Tuesday, February 19, 2008

Is it Good for the Children?

It seems a recent study shows that parental worries about Internet sex predators are overblown. This is not according to some paid for research by a partisan committee but done by the Crimes against Children Research Center at the University of New Hampshire in Durham.

Of course since it is in New Hampshire, it will be immediately labeled as "liberal trash" by Huckabee types.

This whole issue of internet sex crimes, and sex crimes in general has consistently been overblown in the media and by the public. Think about it, sex crimes is the perfect confluence of sex, fear the law enforcement establishment's desire to look good (and get funding) without actually having to do the dangerous work of addressing violent crime.

Police Departments, hoping to show their citizens they are "protecting" the children, give perverted, dirty-talking, desk-bound deputies a teenage fantasy life. They are the true internet trawlers, fishing to entrap people even though a crime was not committed. One intelligent judge threw out a conviction of a man convicted of soliciting a 50 year old deputy posing as a kid. He unfortunately got shot down.

So law enforcement goes on creating criminals to feed the hungry prison system by propagating the fantasy that innocent little teens (does such a beast exist?) are dying to have sex with some sleezeball who is old enough to be their daddy.

The reality, according to the study, most abuse is perpetrated by people the kid knows. Most victims meet online offenders face-to-face and go to those meetings expecting to engage in sex. Nearly three-quarters have sex with partners they met on the Internet more than once.

Child sexual abuse is wrong, do not mistake what I or the study is saying. What is more important is to teach your child about being safe, monitoring them, giving them information on sex and sexuality and in general acting like a parent. What is counterproductive are efforts to censor the internet and making criminals out of everyone.


1 comment:

Anonymous said...

So true. How many lives and businesses has that show, 'To Catch a Predator,' ruined? The ONE thing we don't need in this world are cops who lure normally law-abiding citizens into breaking laws. They might as well have the bank "mistakenly" deposit an extra $10,000 in your bank account and then arrest you for not paying taxes on it.

I remember when I first did chat rooms on AOL back in the mid-90s. You could tell even then who was the FBI guy in the room by how desperate "she" was to get you to meet her. Like you say, those 12-year old girls are just dying to hook up with a bald, fat, 40-something guy, that's what they want to brag to their girlfriends about!

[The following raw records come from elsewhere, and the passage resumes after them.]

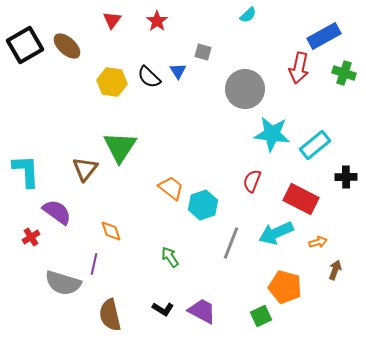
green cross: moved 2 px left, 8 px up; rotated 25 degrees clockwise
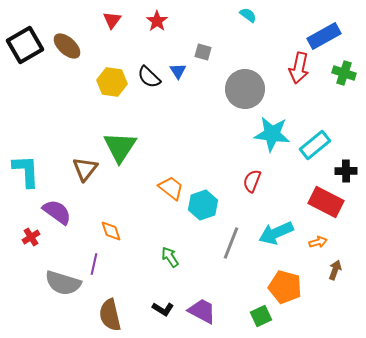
cyan semicircle: rotated 102 degrees counterclockwise
black cross: moved 6 px up
red rectangle: moved 25 px right, 3 px down
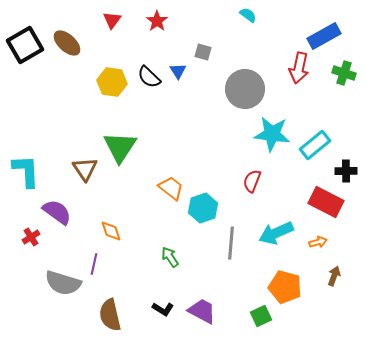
brown ellipse: moved 3 px up
brown triangle: rotated 12 degrees counterclockwise
cyan hexagon: moved 3 px down
gray line: rotated 16 degrees counterclockwise
brown arrow: moved 1 px left, 6 px down
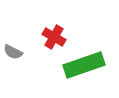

This is a warning to everyone: real predators don't bother with the internet. They either go out and opportunity-snatch a kid off the street (which as we know is rare and well-publicized), or they hang in highly secretive places online — places cops can't get to.

I'm still waiting for the day when some guy waits for Chris Hansen to come from behind the curtain and he pulls out a gun and blows Hansen's brains all over the kitchen. Now that I'd watch!